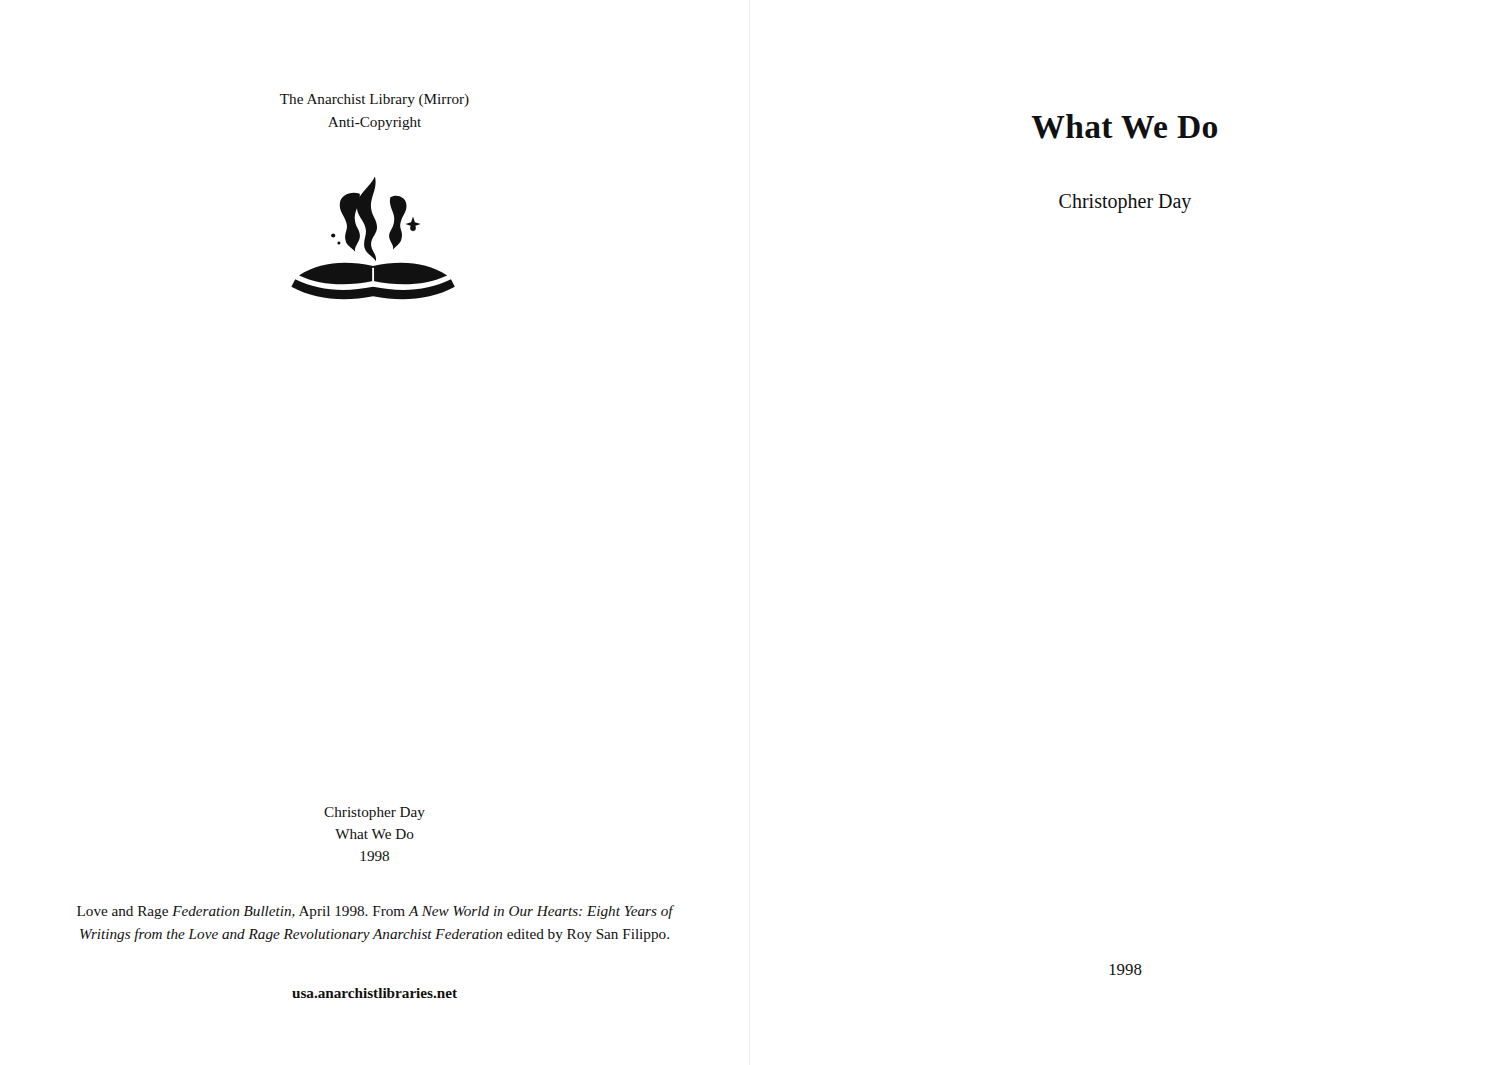The Anarchist Library (Mirror) Anti-Copyright
Christopher Day What We Do 1998
Love and Rage Federation Bulletin, April 1998. From A New World in Our Hearts: Eight Years of Writings from the Love and Rage Revolutionary Anarchist Federation edited by Roy San Filippo.
usa.anarchistlibraries.net
What We Do
Christopher Day
1998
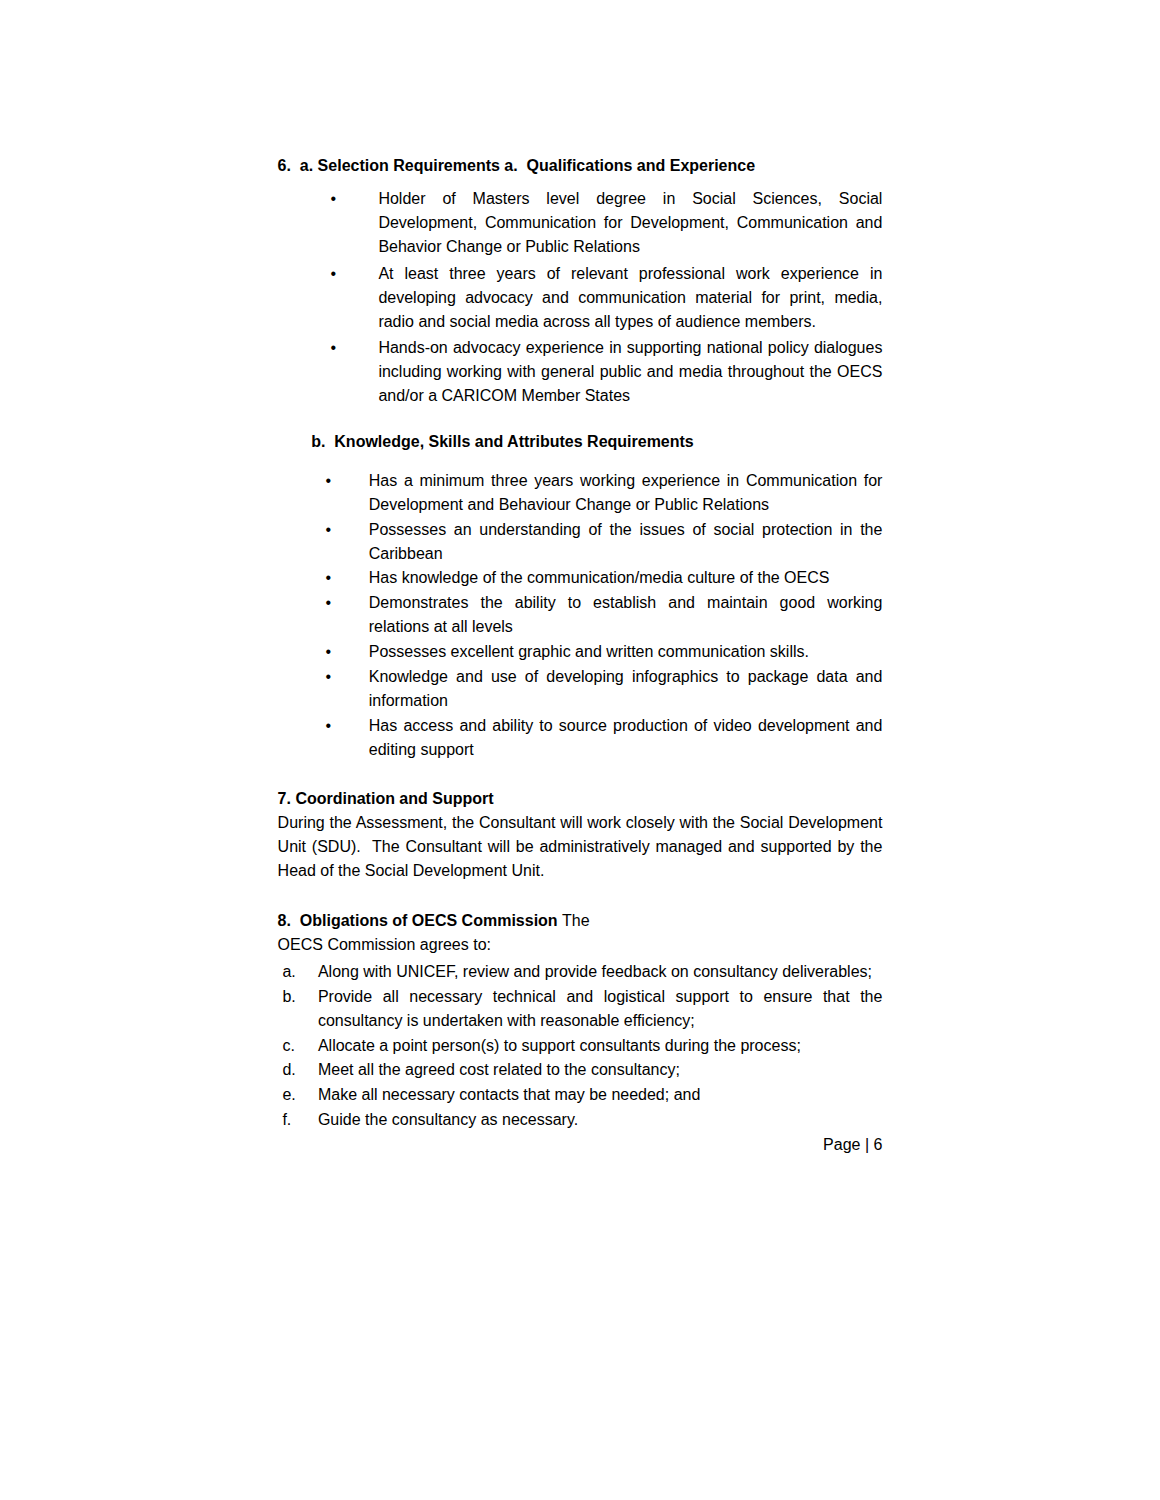6. a. Selection Requirements a. Qualifications and Experience
Holder of Masters level degree in Social Sciences, Social Development, Communication for Development, Communication and Behavior Change or Public Relations
At least three years of relevant professional work experience in developing advocacy and communication material for print, media, radio and social media across all types of audience members.
Hands-on advocacy experience in supporting national policy dialogues including working with general public and media throughout the OECS and/or a CARICOM Member States
b. Knowledge, Skills and Attributes Requirements
Has a minimum three years working experience in Communication for Development and Behaviour Change or Public Relations
Possesses an understanding of the issues of social protection in the Caribbean
Has knowledge of the communication/media culture of the OECS
Demonstrates the ability to establish and maintain good working relations at all levels
Possesses excellent graphic and written communication skills.
Knowledge and use of developing infographics to package data and information
Has access and ability to source production of video development and editing support
7. Coordination and Support
During the Assessment, the Consultant will work closely with the Social Development Unit (SDU). The Consultant will be administratively managed and supported by the Head of the Social Development Unit.
8. Obligations of OECS Commission The
OECS Commission agrees to:
Along with UNICEF, review and provide feedback on consultancy deliverables;
Provide all necessary technical and logistical support to ensure that the consultancy is undertaken with reasonable efficiency;
Allocate a point person(s) to support consultants during the process;
Meet all the agreed cost related to the consultancy;
Make all necessary contacts that may be needed; and
Guide the consultancy as necessary.
Page | 6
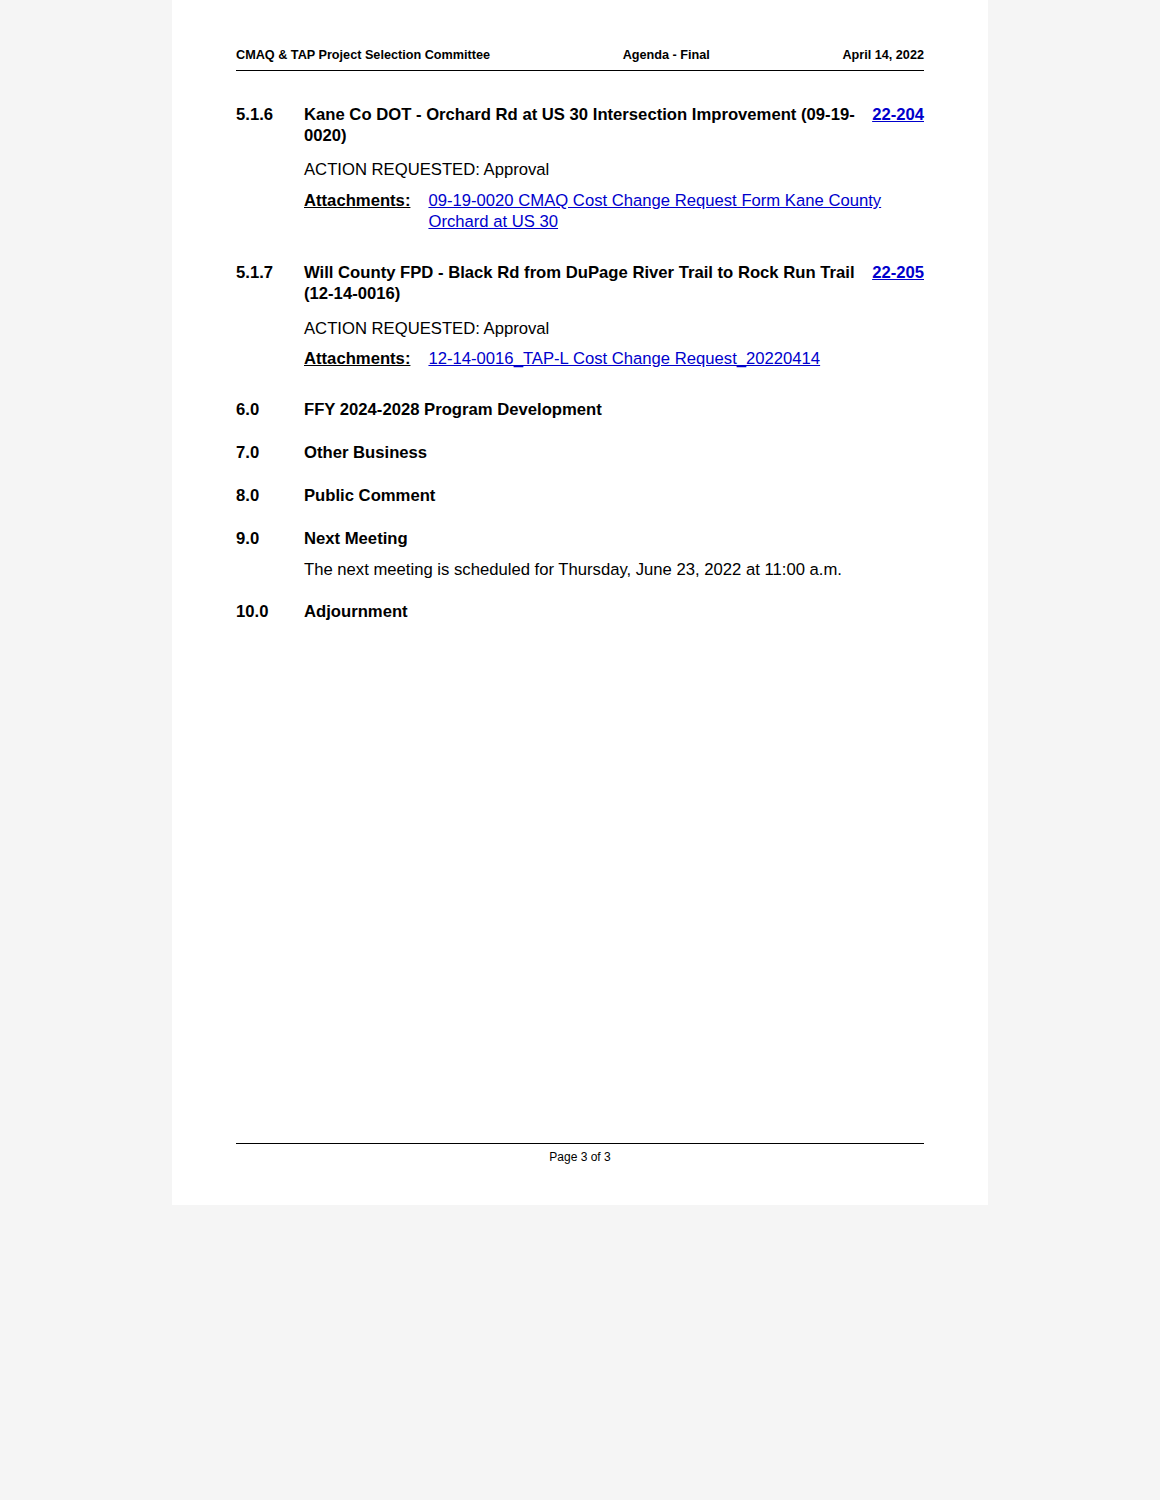CMAQ & TAP Project Selection Committee
Agenda - Final
April 14, 2022
5.1.6
Kane Co DOT - Orchard Rd at US 30 Intersection Improvement (09-19-0020)
22-204
ACTION REQUESTED: Approval
Attachments:
09-19-0020 CMAQ Cost Change Request Form Kane County Orchard at US 30
5.1.7
Will County FPD - Black Rd from DuPage River Trail to Rock Run Trail (12-14-0016)
22-205
ACTION REQUESTED: Approval
Attachments:
12-14-0016_TAP-L Cost Change Request_20220414
6.0
FFY 2024-2028 Program Development
7.0
Other Business
8.0
Public Comment
9.0
Next Meeting
The next meeting is scheduled for Thursday, June 23, 2022 at 11:00 a.m.
10.0
Adjournment
Page 3 of 3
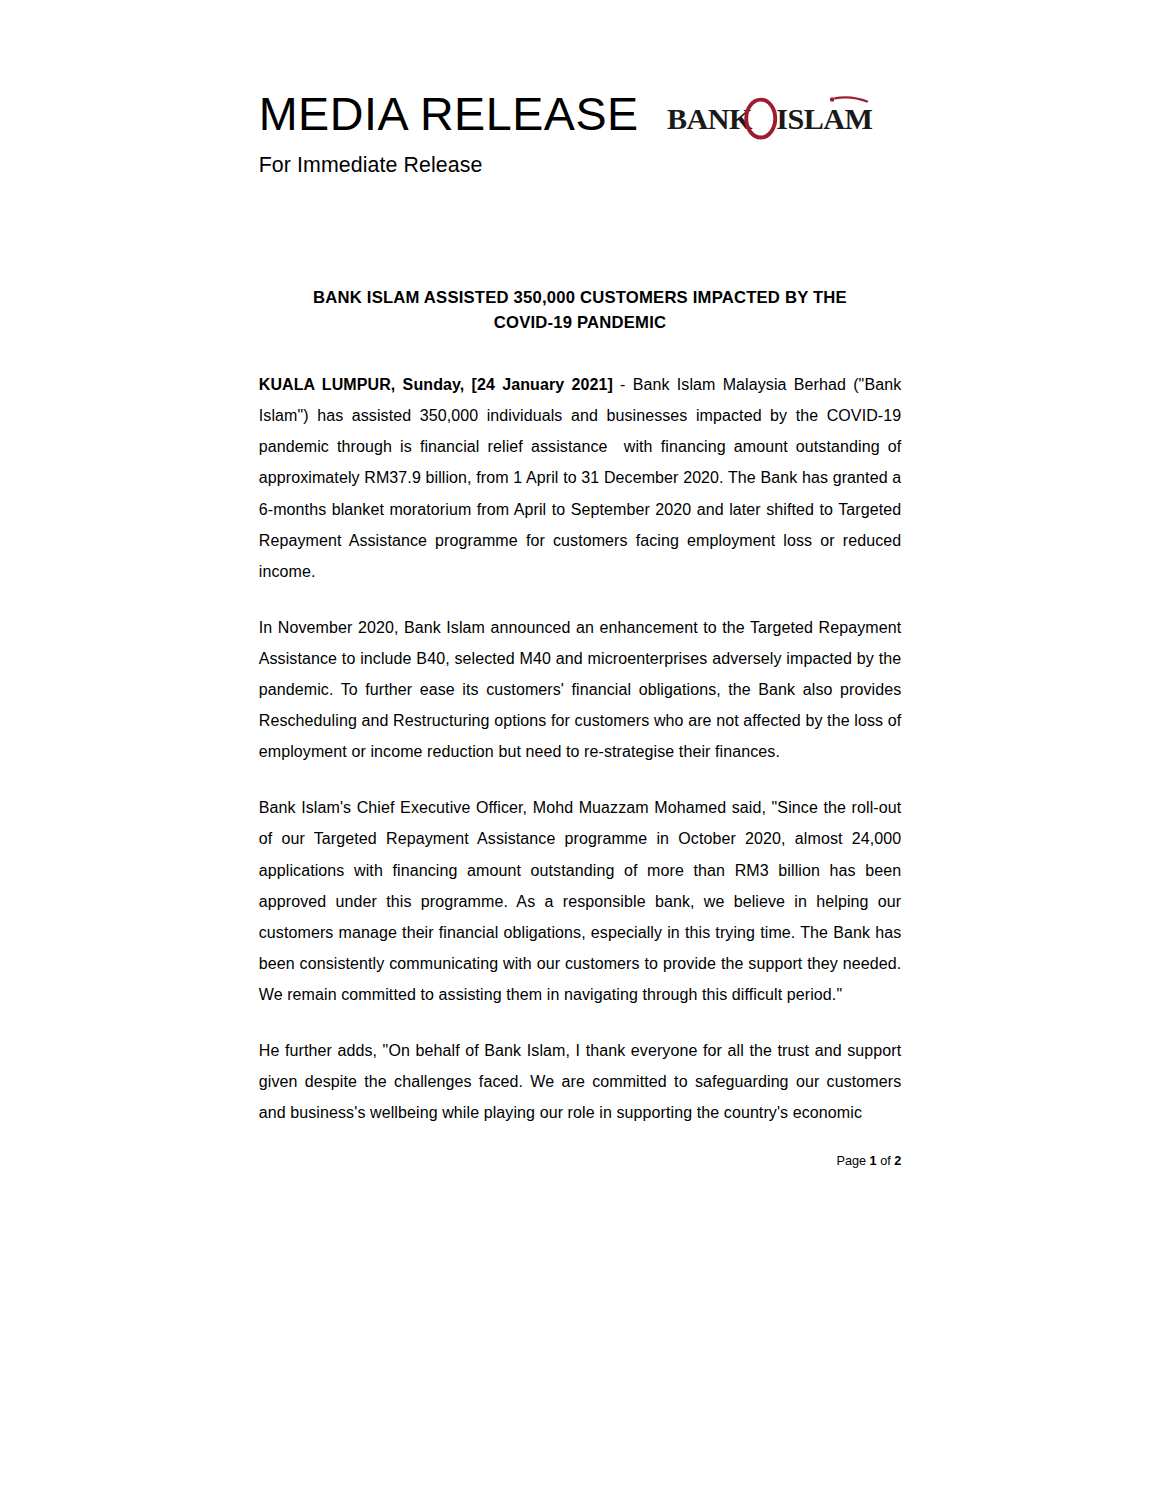MEDIA RELEASE
For Immediate Release
BANK ISLAM
BANK ISLAM ASSISTED 350,000 CUSTOMERS IMPACTED BY THE
COVID-19 PANDEMIC
KUALA LUMPUR, Sunday, [24 January 2021] - Bank Islam Malaysia Berhad ("Bank Islam") has assisted 350,000 individuals and businesses impacted by the COVID-19 pandemic through is financial relief assistance with financing amount outstanding of approximately RM37.9 billion, from 1 April to 31 December 2020. The Bank has granted a 6-months blanket moratorium from April to September 2020 and later shifted to Targeted Repayment Assistance programme for customers facing employment loss or reduced income.
In November 2020, Bank Islam announced an enhancement to the Targeted Repayment Assistance to include B40, selected M40 and microenterprises adversely impacted by the pandemic. To further ease its customers' financial obligations, the Bank also provides Rescheduling and Restructuring options for customers who are not affected by the loss of employment or income reduction but need to re-strategise their finances.
Bank Islam's Chief Executive Officer, Mohd Muazzam Mohamed said, "Since the roll-out of our Targeted Repayment Assistance programme in October 2020, almost 24,000 applications with financing amount outstanding of more than RM3 billion has been approved under this programme. As a responsible bank, we believe in helping our customers manage their financial obligations, especially in this trying time. The Bank has been consistently communicating with our customers to provide the support they needed. We remain committed to assisting them in navigating through this difficult period."
He further adds, "On behalf of Bank Islam, I thank everyone for all the trust and support given despite the challenges faced. We are committed to safeguarding our customers and business's wellbeing while playing our role in supporting the country's economic
Page 1 of 2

———

From the records above, return each line that has the string "Christopher".

Christopher Day What We Do 1998
Christopher Day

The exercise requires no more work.